■ DIRECTIONS ■
Take the entries below and print, exactly, the stretch from the line containing "World Bank. 1997." through the line containing "21. Washington DC: The World Bank.", both included.

Data excerpts
· · · ·

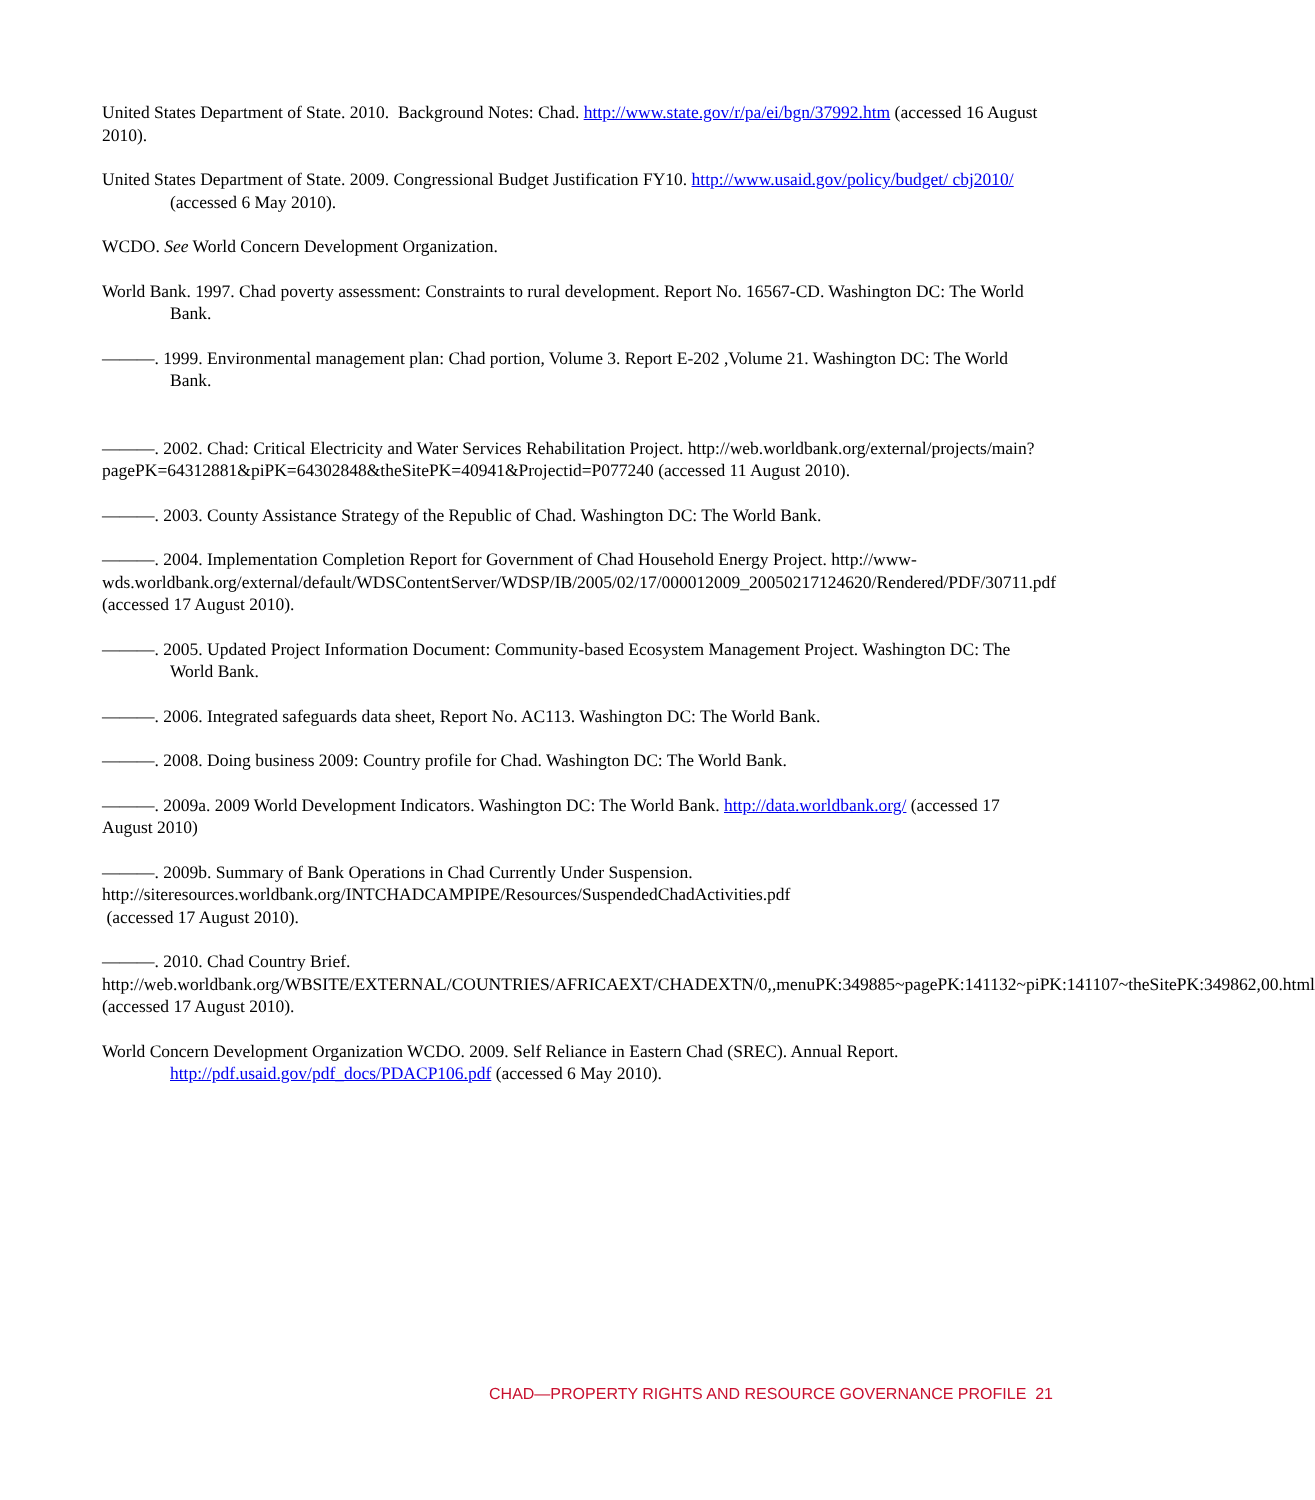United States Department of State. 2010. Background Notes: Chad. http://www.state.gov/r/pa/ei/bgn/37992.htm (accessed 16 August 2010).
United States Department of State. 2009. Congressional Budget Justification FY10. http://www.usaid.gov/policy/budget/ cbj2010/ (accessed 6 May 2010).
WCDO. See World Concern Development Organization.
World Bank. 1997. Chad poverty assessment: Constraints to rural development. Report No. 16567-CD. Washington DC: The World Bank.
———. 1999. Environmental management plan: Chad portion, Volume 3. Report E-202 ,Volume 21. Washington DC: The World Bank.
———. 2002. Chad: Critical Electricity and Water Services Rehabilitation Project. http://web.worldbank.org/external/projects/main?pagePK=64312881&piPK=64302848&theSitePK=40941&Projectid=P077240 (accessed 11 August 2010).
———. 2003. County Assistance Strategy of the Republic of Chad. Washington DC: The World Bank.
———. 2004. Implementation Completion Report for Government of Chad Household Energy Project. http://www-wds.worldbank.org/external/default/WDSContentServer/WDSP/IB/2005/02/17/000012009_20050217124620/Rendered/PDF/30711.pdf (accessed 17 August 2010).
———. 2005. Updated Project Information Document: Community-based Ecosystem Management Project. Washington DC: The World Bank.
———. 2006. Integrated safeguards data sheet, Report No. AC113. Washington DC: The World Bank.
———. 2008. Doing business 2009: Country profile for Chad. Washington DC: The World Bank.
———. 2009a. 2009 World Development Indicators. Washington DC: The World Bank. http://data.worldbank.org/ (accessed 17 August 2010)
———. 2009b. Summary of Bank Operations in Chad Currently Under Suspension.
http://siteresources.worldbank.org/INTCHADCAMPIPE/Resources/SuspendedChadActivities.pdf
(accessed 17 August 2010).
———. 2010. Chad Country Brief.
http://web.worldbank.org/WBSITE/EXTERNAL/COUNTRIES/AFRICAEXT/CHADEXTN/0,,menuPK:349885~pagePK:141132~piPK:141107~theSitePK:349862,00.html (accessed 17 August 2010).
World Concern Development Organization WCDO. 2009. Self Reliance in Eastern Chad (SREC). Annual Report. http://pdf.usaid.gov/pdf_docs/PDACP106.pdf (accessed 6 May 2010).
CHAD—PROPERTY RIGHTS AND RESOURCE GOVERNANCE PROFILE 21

· · · ·

■ PROBLEM SOLUTION ■
World Bank. 1997. Chad poverty assessment: Constraints to rural development. Report No. 16567-CD. Washington DC: The World Bank.
———. 1999. Environmental management plan: Chad portion, Volume 3. Report E-202 ,Volume 21. Washington DC: The World Bank.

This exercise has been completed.